In all likely hood, visitors will get to see my latest project that I vaguely alluded to last week. I was not really looking for a new ‘experiment’ but when the opportunity arose, I couldn’t resist. A self-taught lotus growing friend generously presented me with some lotus divisions. Now, bear in mind that I grew up in India where the lotus is the national flower and holds much significance in different cultures in the world. So when presented with these tubers, I could hardly resist. That’s so typical of a gardener isn’t it?
Along with the tubers, Maria gave me some good instructions on getting started. But first, I needed specific supplies. Containers, heavy soil for aquatics, fertilizer, aerator as lotus love moving water. Thankfully they were all easy to source. You-Tube was very useful in showing how to plant the tubers.
Instead of planting all the tubers together, I’ve chosen to have each in its own fabric pot. The fabric allows water in but keeps soil from moving out. It is light but sturdy and very convenient to place as a group in a larger container. Four of these fabric pots are immersed in that large container of water and a small aerator and one is sitting in the trough that runs a fountain from a lion’s head sculpture.
Selecting the right large container was important. Firstly, since this was a first attempt, I was not going to invest in anything pricey. Secondly, it needed to go with the whole garden and not stick out – I needed a team player for a container. There was only one obvious site for the sun loving lotus so, whatever I selected had to sit well there. Turned out, I had exactly the right vessel. A large-ish, shallow, antique, zinc tub that I’d brought back years ago from Provence. It was used as a pool for my daughter from baby through toddler-hood. And then it sat largely unused but too dear to get rid off.
I now have tiny leaves/pads rising sweetly above the water as lotus are wont to do.
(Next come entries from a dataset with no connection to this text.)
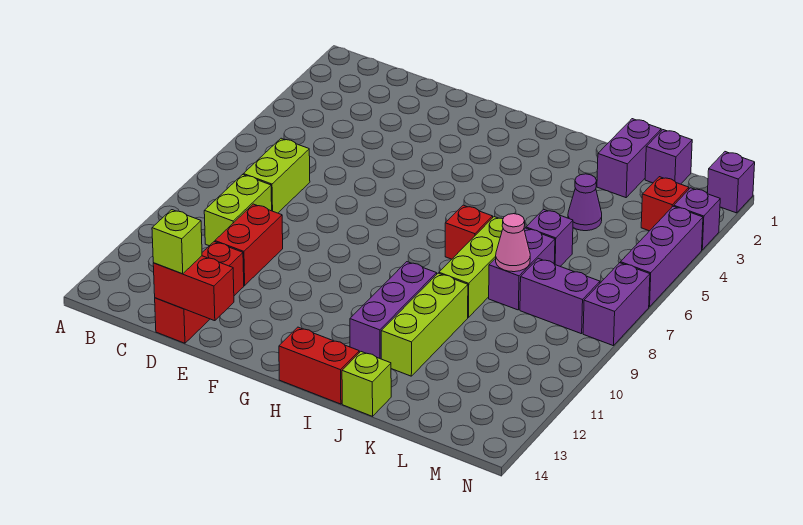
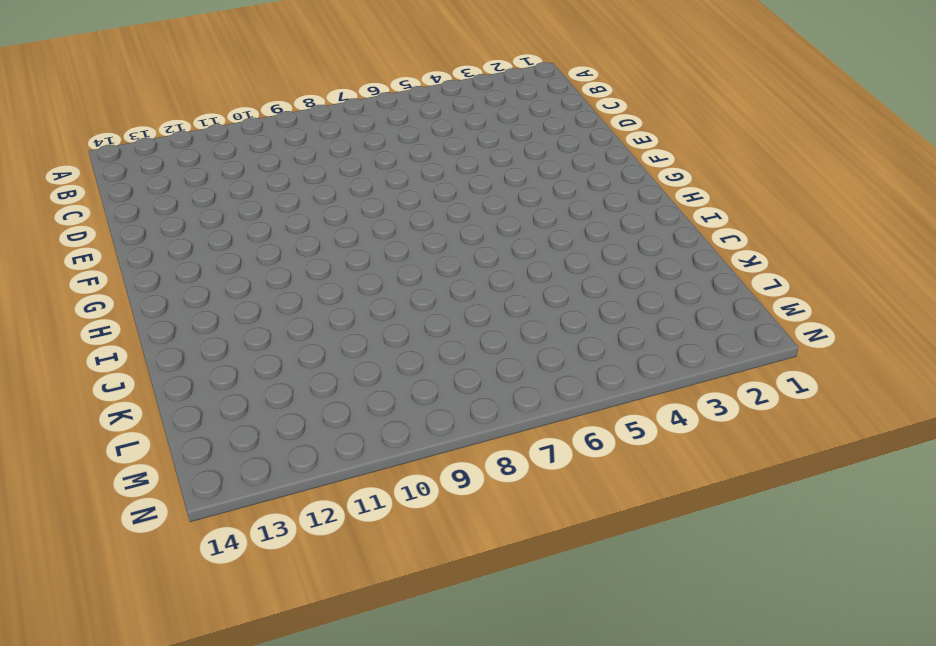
none -> lime brick C7:C8 level 1
none -> lime brick C9:C10 level 1
none -> red brick D10:D11 level 1

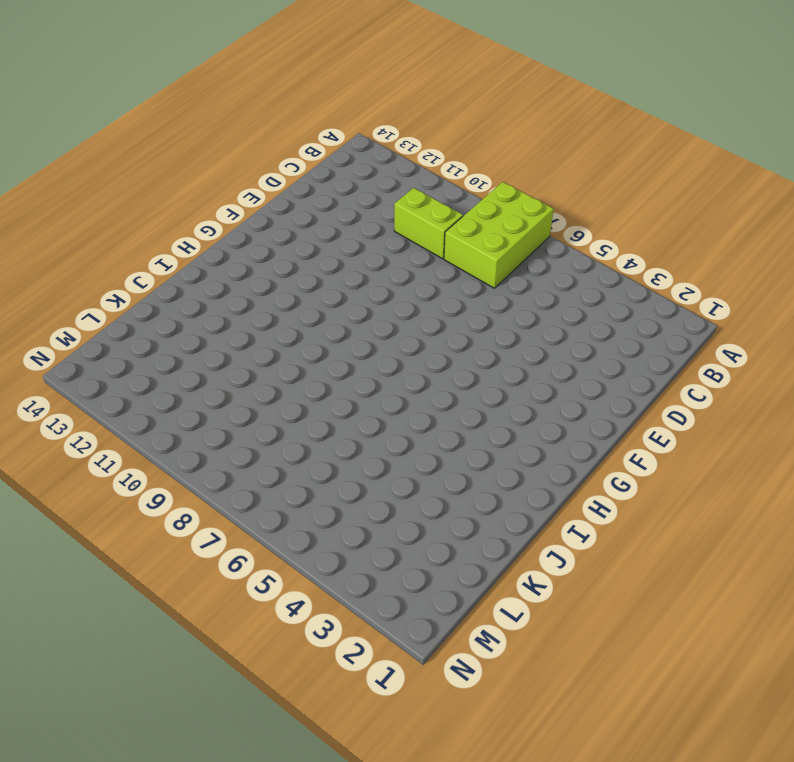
lime brick A7:C8 level 1 -> lime brick C7:C8 level 1
none -> red brick D10:D11 level 1
none -> red brick D12:D14 level 1
none -> red brick H14:I14 level 1

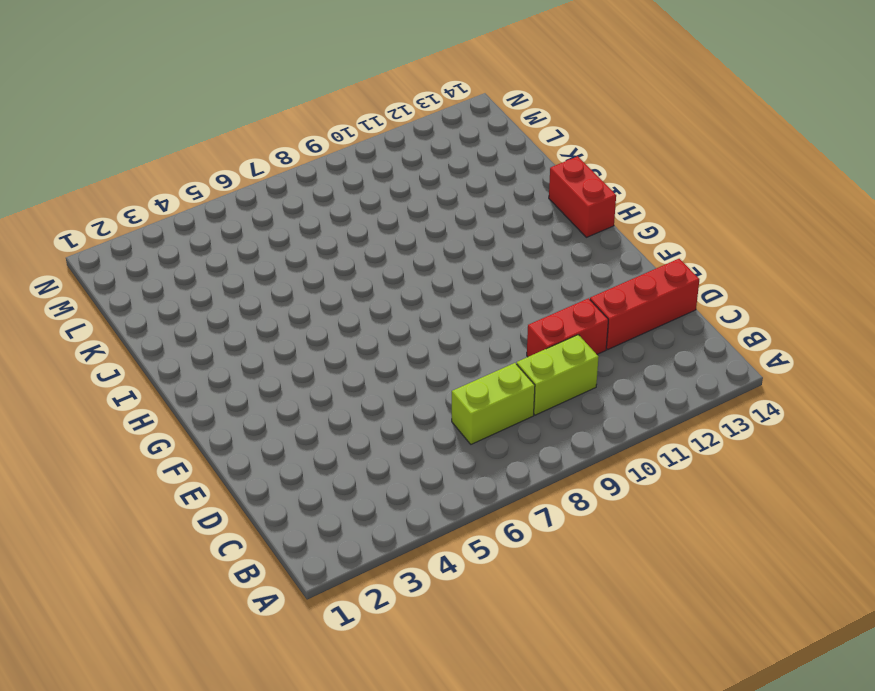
none -> red brick I7 level 1
none -> purple brick I10:I12 level 1
none -> lime brick J7:J9 level 1

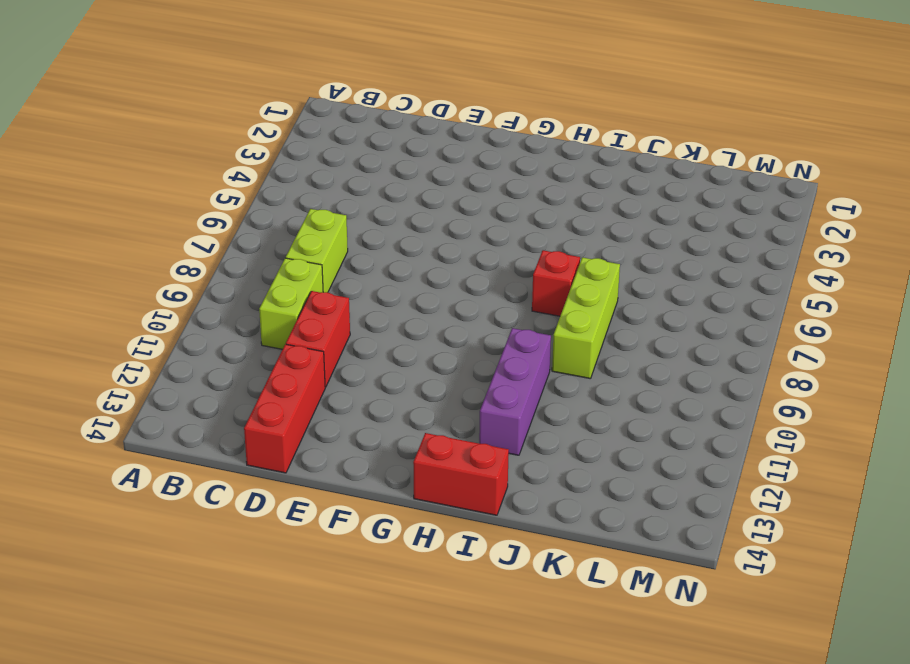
none -> lime brick J10:J12 level 1
none -> lime brick J14 level 1
none -> purple brick K1:K2 level 1

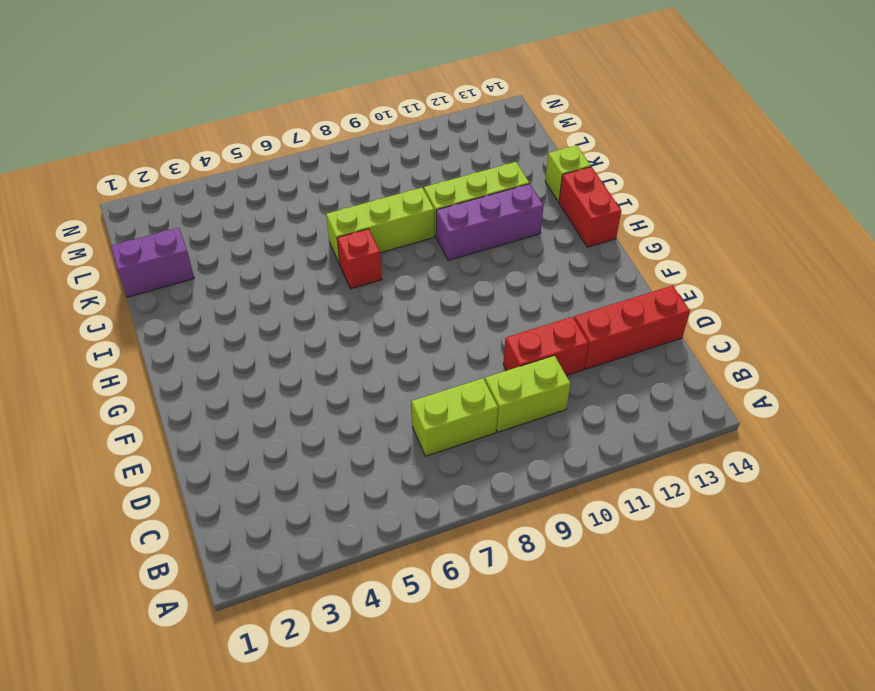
none -> purple cone K4 level 1
none -> purple brick K6 level 1
none -> purple brick K7:K8 level 1

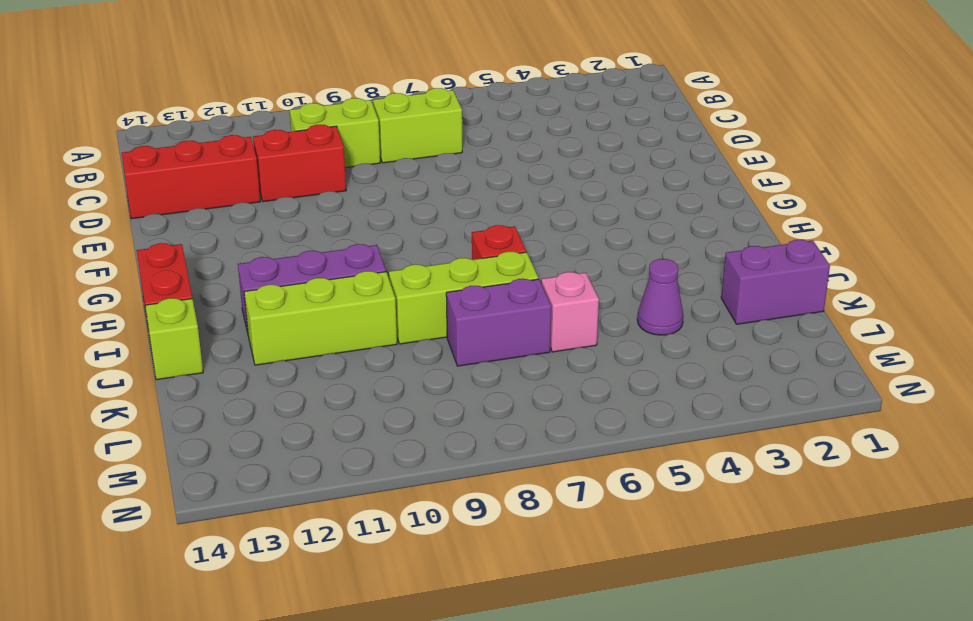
pink brick K6 level 1 -> purple brick K6 level 1
none -> purple brick L1 level 1
none -> purple brick L8:M8 level 1
none -> red brick M3 level 1

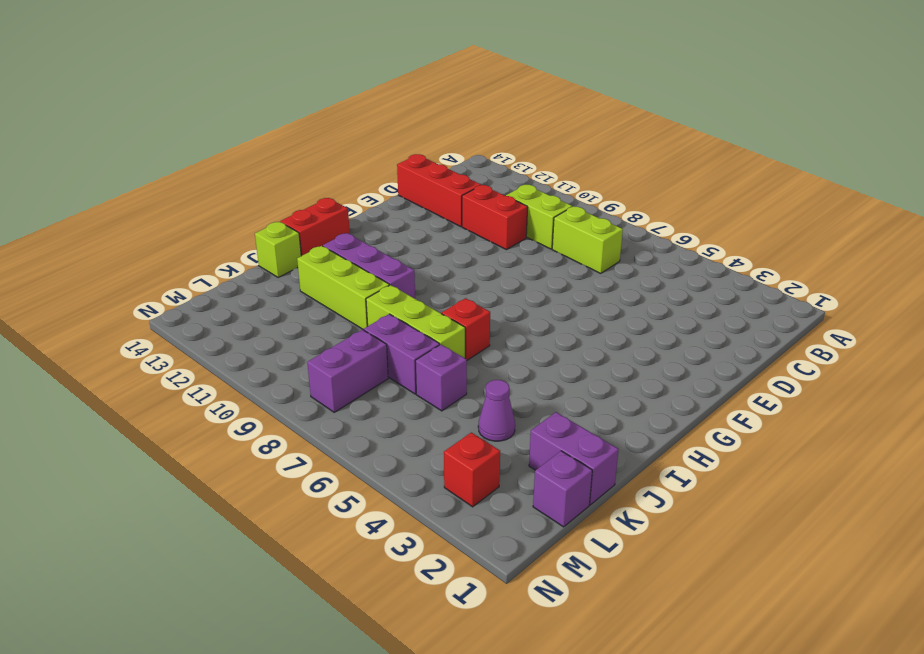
none -> purple brick N1 level 1
none -> purple brick N3 level 1
none -> purple brick N4:N6 level 1

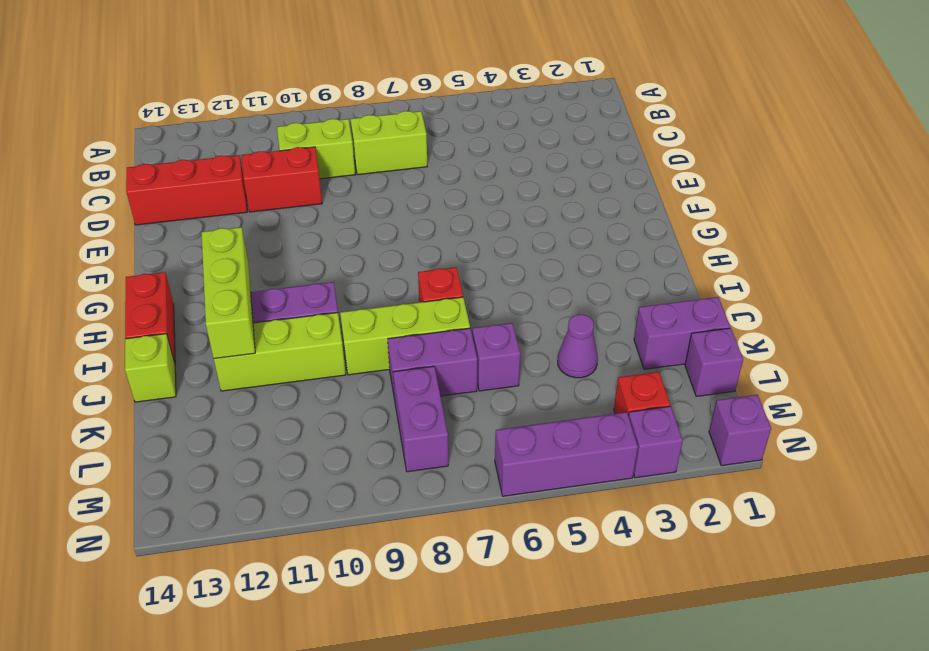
lime brick H12:J12 level 2 -> none
none -> purple brick N7:N8 level 1
none -> red brick D14:E14 level 2
none -> pink cone K8 level 2

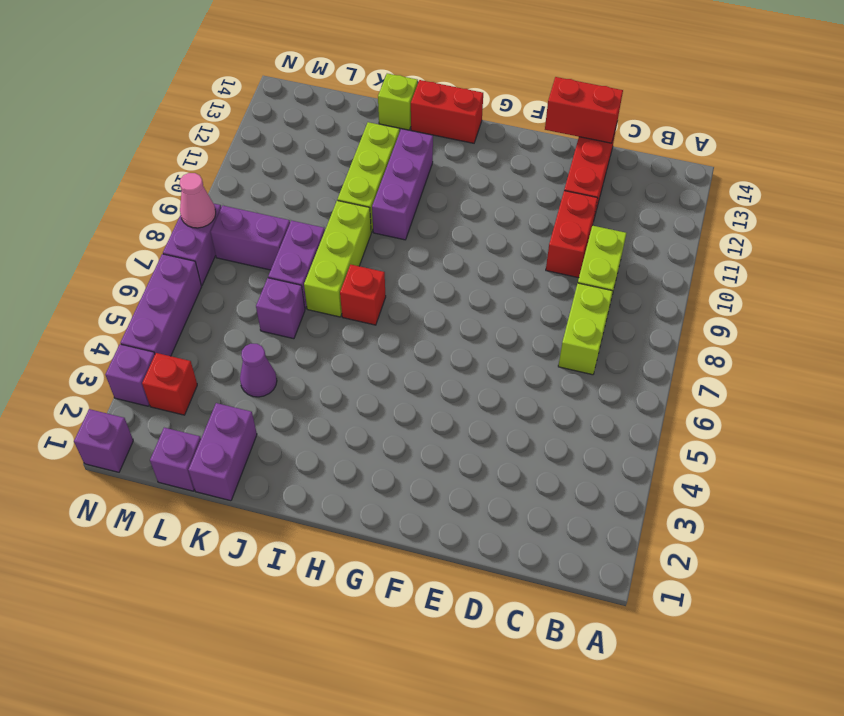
pink cone N8 level 2 -> pink cone K8 level 2
none -> lime brick D14 level 3

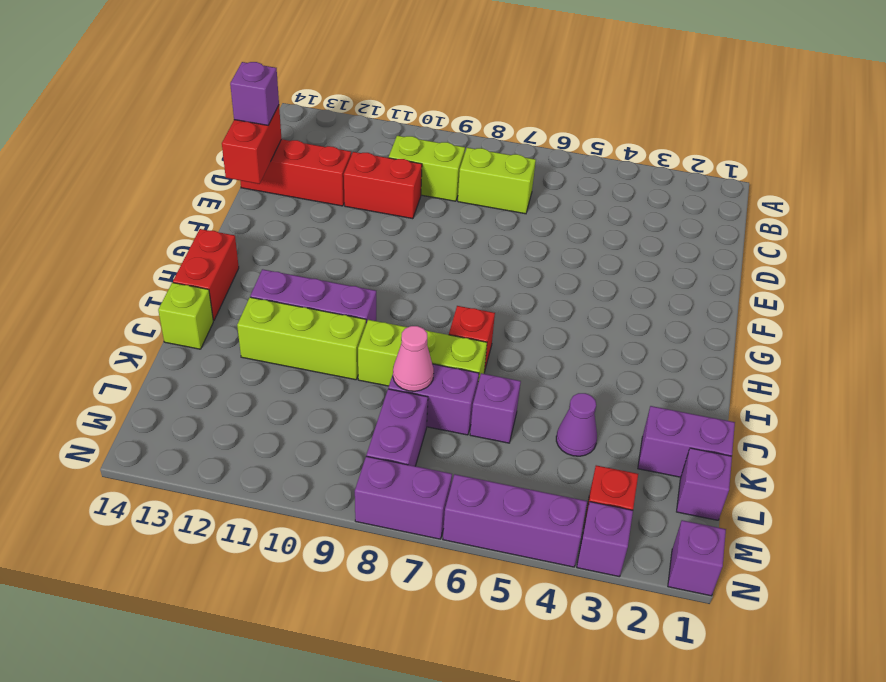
purple brick D14 level 3 -> lime brick D14 level 3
Nothing dramatic to see as yet so visitors on Open Day might not be impressed but I figure it’ll be fun to share. By way of equipment, nothing was costly and I understand that lotus are resilient so I’m hoping a few visitors might be inspired to try their own lotus experiment. The big challenge will be housing these aquatic newcomers through the cold season.
It’s so exciting to try new things and my garden has always been a laboratory. This project harks to my Indian heritage so I feel the pressure to be successful. Fingers crossed that both lotus and gardener rise to the occasion admirably.
Note: Only 3 more days to Open Day! Hope you’re coming!